Let’s do a concrete example. B is a Turing machine which has 2 symbols, and uses base 2 to encode numbers. N is a Turing machine with n symbols and uses base n to encode numbers.
Suppose that machine N can print out string s with a program k symbols long.
Machine B cannot literally print out s, in general, because s can contain symbols which B can’t print.
If I understand you correctly, you are saying “so what?” We can just encode the n symbols of N in the obvious way, using only the two symbols of B, and then we just program B to emulate N. Right? Do I get your point?
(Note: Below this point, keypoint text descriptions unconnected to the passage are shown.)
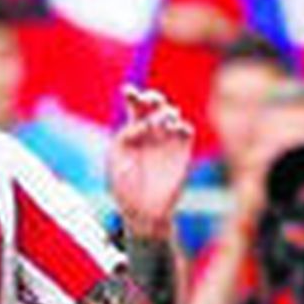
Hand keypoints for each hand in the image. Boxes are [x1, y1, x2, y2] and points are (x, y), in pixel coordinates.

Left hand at [107, 85, 194, 237]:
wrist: (143, 212)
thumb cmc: (125, 189)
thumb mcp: (117, 162)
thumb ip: (125, 139)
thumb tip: (142, 123)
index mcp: (132, 133)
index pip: (134, 108)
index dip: (133, 96)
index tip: (128, 91)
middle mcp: (151, 132)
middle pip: (155, 105)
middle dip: (152, 98)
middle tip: (149, 100)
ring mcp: (167, 139)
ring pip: (171, 115)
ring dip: (167, 113)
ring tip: (163, 120)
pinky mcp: (182, 150)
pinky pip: (185, 131)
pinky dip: (181, 126)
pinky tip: (175, 129)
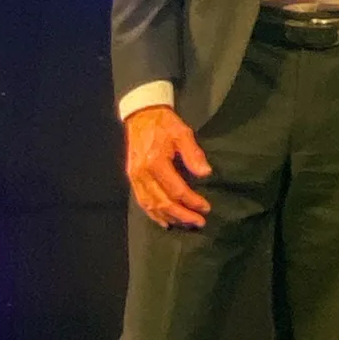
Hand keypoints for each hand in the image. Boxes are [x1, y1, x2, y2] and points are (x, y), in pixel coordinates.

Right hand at [125, 106, 211, 227]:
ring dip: (169, 217)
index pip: (176, 190)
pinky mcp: (132, 178)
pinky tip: (164, 221)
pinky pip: (142, 201)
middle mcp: (142, 173)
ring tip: (185, 224)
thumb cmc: (164, 123)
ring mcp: (135, 177)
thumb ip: (193, 154)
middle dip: (182, 215)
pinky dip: (153, 214)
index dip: (192, 201)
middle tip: (199, 222)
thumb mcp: (182, 133)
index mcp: (155, 162)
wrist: (142, 115)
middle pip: (163, 202)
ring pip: (151, 205)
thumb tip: (206, 173)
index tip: (206, 208)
If so, well how much longer is a program for the emulated N than the program encoded in N’s native language? I calculate it would be O(log(n)/log(2)).
So, as n grows, the length of the translated program also grows. We can make the complexity measured by B to be as much larger than the complexity measured by N as we wish, just by increasing n, the number of symbols used by machine N.
Now, if this were just a constant factor—if the discrepancy was just O(1) more, I would agree with you. Yeah, sure we need a map, but that’s just a constant bit more of information…oh wait, the size of the map is going to grow with at O(log(n)) as well…
O(1) we can sweep under the rug. O(log(n)) we can’t, because this means there is a trade-off between the complexity of the Turing machine and the complexity it assigns to strings.
A more complex Turing machine will systematically assign less complexity than a simple one does.
I mean in retrospect, this is obvious: I can reduce the complexity of any number to 1, just by using that number as one of the symbols in my machine.
Pi has infinite digits and can’t be printed out? No problem, just include “pi” as one of you symbols and you can print it in in one character.
This is easy to miss, because very quickly most presentations of Kolmogorov complexity settle in on a binary language. Then they prove, say, an invariance theorem, saying, e.g., that any two Turing machines will assign the same complexity up to O(1)…
But that is if you hold n constant. If you can vary n, then a tacit presupposition of those theorems is violated. Those theorems no longer hold.
If you have a black and white monitor, you can’t display a green pixel. Sure, you can use dithering—assign different bit patterns to each color. But then you need a bigger monitor, because the dithered pixel patterns are more than 1 bit long.
Similarly, a binary machine can only print two symbols. It can’t print 3 symbols, any more than a black and white pixel can display a green pixel.
And even if we relax the requirement, and say it doesn’t have to be literally a green pixel, or literally a third symbol (“literally” is a most appropriate word here) we find we need more pixels, or longer programs. And the more colors we want to dither, the more pixels we need.
I hope this clarifies; I’d be happy to answer any questions.